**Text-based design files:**
=== Begin Enclosure ===
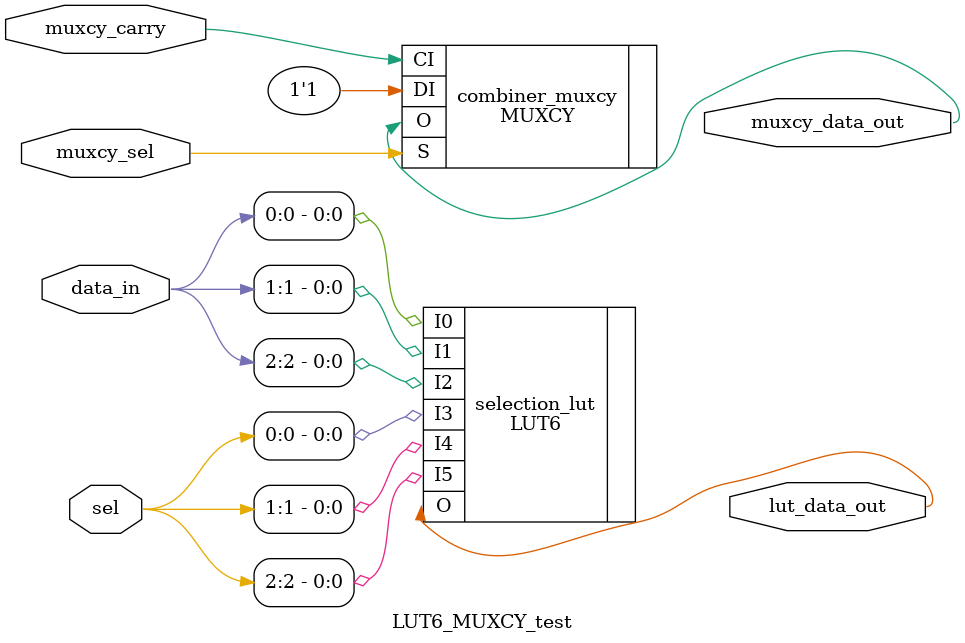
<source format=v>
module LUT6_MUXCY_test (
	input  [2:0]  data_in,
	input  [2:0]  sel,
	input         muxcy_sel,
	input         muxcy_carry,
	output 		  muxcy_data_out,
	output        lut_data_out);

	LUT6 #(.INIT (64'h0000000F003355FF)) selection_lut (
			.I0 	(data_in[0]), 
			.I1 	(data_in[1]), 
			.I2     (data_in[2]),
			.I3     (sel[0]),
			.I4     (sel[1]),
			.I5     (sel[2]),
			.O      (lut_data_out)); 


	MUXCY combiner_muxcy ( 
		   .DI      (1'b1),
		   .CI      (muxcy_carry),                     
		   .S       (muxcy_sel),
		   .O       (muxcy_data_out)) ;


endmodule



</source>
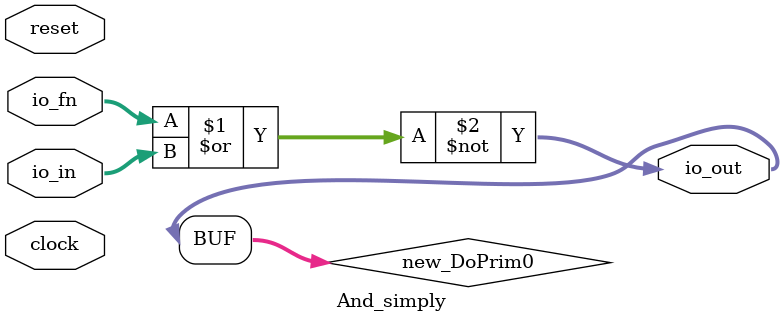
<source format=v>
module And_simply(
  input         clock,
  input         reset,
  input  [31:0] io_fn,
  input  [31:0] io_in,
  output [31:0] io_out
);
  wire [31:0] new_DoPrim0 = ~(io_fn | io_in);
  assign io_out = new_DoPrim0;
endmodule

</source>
=== End Enclosure ===
**Exercise details:**
Return every line of the preceding records in which the word "output" appears.

**Result of this exercise:**
	output 		  muxcy_data_out,
	output        lut_data_out);
  output [31:0] io_out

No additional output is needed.